EXERCISE BRIEF –
Copy the records below in full, changing no character.
*** Opening SUPPLIED RECORDS ***
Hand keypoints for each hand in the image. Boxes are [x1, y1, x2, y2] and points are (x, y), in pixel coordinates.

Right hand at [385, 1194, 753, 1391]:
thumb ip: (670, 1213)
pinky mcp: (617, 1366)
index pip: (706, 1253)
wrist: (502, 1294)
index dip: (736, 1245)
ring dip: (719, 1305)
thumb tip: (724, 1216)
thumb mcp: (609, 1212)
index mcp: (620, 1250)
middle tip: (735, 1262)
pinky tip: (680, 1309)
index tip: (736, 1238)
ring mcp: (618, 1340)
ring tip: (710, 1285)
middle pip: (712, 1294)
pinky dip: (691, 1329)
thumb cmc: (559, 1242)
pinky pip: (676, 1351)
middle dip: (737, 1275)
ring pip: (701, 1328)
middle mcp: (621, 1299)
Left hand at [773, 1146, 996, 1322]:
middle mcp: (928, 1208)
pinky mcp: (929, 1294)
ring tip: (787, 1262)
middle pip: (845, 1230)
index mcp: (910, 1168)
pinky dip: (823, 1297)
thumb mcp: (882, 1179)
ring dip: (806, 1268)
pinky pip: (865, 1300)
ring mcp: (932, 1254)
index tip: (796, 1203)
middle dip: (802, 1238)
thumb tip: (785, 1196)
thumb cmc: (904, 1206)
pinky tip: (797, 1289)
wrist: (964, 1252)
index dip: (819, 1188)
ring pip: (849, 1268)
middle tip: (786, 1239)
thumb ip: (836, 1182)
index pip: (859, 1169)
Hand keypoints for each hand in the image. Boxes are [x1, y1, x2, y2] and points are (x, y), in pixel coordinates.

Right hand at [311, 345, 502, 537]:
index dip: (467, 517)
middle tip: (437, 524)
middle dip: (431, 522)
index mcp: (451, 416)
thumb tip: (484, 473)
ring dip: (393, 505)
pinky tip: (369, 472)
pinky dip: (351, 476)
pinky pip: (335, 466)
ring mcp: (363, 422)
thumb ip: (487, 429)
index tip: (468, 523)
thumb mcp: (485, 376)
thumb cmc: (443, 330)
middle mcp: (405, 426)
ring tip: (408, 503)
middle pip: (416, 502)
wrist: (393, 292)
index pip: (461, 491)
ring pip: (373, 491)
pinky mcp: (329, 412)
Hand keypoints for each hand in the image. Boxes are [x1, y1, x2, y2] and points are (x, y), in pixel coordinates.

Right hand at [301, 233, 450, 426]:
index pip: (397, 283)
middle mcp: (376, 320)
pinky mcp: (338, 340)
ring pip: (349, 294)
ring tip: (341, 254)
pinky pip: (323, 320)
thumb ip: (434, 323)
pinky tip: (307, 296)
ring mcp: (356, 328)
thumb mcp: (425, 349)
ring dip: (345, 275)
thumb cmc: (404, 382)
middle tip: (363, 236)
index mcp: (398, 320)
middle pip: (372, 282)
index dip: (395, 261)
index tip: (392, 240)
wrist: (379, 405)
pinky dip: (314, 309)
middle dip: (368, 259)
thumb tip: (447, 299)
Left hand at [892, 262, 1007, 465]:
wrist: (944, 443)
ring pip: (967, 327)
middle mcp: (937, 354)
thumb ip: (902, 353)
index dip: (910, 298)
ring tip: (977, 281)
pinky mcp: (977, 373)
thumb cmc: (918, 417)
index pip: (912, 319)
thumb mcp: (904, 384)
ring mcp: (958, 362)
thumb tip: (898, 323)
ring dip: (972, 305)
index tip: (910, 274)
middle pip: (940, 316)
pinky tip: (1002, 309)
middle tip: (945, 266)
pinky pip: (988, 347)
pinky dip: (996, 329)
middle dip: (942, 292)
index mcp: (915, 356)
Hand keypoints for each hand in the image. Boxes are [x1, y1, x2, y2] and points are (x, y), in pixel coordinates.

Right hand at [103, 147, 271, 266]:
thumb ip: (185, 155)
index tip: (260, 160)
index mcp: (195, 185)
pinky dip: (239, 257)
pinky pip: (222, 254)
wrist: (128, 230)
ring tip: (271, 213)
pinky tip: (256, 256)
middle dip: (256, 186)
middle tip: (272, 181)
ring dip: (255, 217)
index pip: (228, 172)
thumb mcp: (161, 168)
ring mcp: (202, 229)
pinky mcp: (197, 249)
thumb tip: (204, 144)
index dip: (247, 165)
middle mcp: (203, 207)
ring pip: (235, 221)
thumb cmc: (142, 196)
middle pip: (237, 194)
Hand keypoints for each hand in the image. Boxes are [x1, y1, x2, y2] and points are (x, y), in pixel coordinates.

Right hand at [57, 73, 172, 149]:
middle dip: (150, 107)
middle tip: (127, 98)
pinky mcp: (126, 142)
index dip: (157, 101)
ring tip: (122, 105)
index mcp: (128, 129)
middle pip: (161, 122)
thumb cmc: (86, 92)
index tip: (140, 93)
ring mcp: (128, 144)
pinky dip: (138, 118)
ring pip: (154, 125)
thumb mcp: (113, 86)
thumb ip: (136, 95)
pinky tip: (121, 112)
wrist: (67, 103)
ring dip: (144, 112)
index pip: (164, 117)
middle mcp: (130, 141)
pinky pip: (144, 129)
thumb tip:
*** Closing SUPPLIED RECORDS ***
WRITTEN ANSWER –
Hand keypoints for each hand in the image. Boxes are [x1, y1, x2, y2] and points are (x, y), in pixel coordinates.

Right hand at [385, 1194, 753, 1391]:
thumb ip: (670, 1213)
pinky mcp: (617, 1366)
index pip: (706, 1253)
wrist: (502, 1294)
index dip: (736, 1245)
ring dip: (719, 1305)
thumb tip: (724, 1216)
thumb mcp: (609, 1212)
index mcp: (620, 1250)
middle tip: (735, 1262)
pinky tip: (680, 1309)
index tip: (736, 1238)
ring mcp: (618, 1340)
ring tip: (710, 1285)
middle pip: (712, 1294)
pinky dip: (691, 1329)
thumb cmc: (559, 1242)
pinky pip: (676, 1351)
middle dip: (737, 1275)
ring pip: (701, 1328)
middle mcp: (621, 1299)
Left hand at [773, 1146, 996, 1322]:
middle mcp: (928, 1208)
pinky mcp: (929, 1294)
ring tip: (787, 1262)
middle pip: (845, 1230)
index mcp: (910, 1168)
pinky dip: (823, 1297)
thumb mcp: (882, 1179)
ring dip: (806, 1268)
pinky pip: (865, 1300)
ring mcp: (932, 1254)
index tip: (796, 1203)
middle dip: (802, 1238)
thumb tip: (785, 1196)
thumb cmc: (904, 1206)
pinky tip: (797, 1289)
wrist: (964, 1252)
index dip: (819, 1188)
ring pip: (849, 1268)
middle tip: (786, 1239)
thumb ip: (836, 1182)
index pip: (859, 1169)
Hand keypoints for each hand in the image. Boxes are [x1, y1, x2, y2] and points are (x, y), in pixel coordinates.

Right hand at [311, 345, 502, 537]:
index dip: (467, 517)
middle tip: (437, 524)
middle dip: (431, 522)
index mcp: (451, 416)
thumb tip: (484, 473)
ring dip: (393, 505)
pinky tip: (369, 472)
pinky dip: (351, 476)
pinky pip: (335, 466)
ring mcp: (363, 422)
thumb ip: (487, 429)
index tip: (468, 523)
thumb mcp: (485, 376)
thumb cmc: (443, 330)
middle mcp: (405, 426)
ring tip: (408, 503)
middle pip: (416, 502)
wrist: (393, 292)
index pip: (461, 491)
ring pip: (373, 491)
pinky mcp: (329, 412)
Hand keypoints for each hand in the image. Boxes are [x1, y1, x2, y2] and points are (x, y), in pixel coordinates.

Right hand at [301, 233, 450, 426]:
index pip: (397, 283)
middle mcp: (376, 320)
pinky mcp: (338, 340)
ring pip: (349, 294)
ring tip: (341, 254)
pinky pip: (323, 320)
thumb ip: (434, 323)
pinky tip: (307, 296)
ring mcp: (356, 328)
thumb mcp: (425, 349)
ring dip: (345, 275)
thumb cmc: (404, 382)
middle tip: (363, 236)
index mcp: (398, 320)
middle pip: (372, 282)
index dip: (395, 261)
index tip: (392, 240)
wrist: (379, 405)
pinky dip: (314, 309)
middle dip: (368, 259)
thumb tip: (447, 299)
Left hand at [892, 262, 1007, 465]:
wrist: (944, 443)
ring pip: (967, 327)
middle mcp: (937, 354)
thumb ip: (902, 353)
index dip: (910, 298)
ring tip: (977, 281)
pinky mcp: (977, 373)
thumb cmc: (918, 417)
index pip: (912, 319)
thumb mcp: (904, 384)
ring mcp: (958, 362)
thumb tip: (898, 323)
ring dip: (972, 305)
index tip: (910, 274)
middle pip: (940, 316)
pinky tip: (1002, 309)
middle tip: (945, 266)
pinky pip: (988, 347)
pinky dip: (996, 329)
middle dip: (942, 292)
index mcp: (915, 356)
Hand keypoints for each hand in the image. Boxes are [x1, y1, x2, y2] and points are (x, y), in pixel coordinates.

Right hand at [103, 147, 271, 266]:
thumb ip: (185, 155)
index tip: (260, 160)
index mcp: (195, 185)
pinky dip: (239, 257)
pinky pip: (222, 254)
wrist: (128, 230)
ring tip: (271, 213)
pinky tip: (256, 256)
middle dip: (256, 186)
middle tip: (272, 181)
ring dip: (255, 217)
index pip: (228, 172)
thumb mcp: (161, 168)
ring mcp: (202, 229)
pinky mcp: (197, 249)
thumb tip: (204, 144)
index dip: (247, 165)
middle mcp: (203, 207)
ring pip: (235, 221)
thumb cmc: (142, 196)
middle pip: (237, 194)
Hand keypoints for each hand in the image. Boxes are [x1, y1, x2, y2] and points are (x, y), in pixel coordinates.

Right hand at [57, 73, 172, 149]:
middle dip: (150, 107)
middle tip: (127, 98)
pinky mcp: (126, 142)
index dip: (157, 101)
ring tip: (122, 105)
index mcp: (128, 129)
middle pip: (161, 122)
thumb cmc: (86, 92)
index tip: (140, 93)
ring mcp: (128, 144)
pinky dip: (138, 118)
ring pip: (154, 125)
thumb mcp: (113, 86)
thumb ip: (136, 95)
pinky tip: (121, 112)
wrist: (67, 103)
ring dip: (144, 112)
index pip: (164, 117)
middle mcp: (130, 141)
pinky pip: (144, 129)
thumb tip:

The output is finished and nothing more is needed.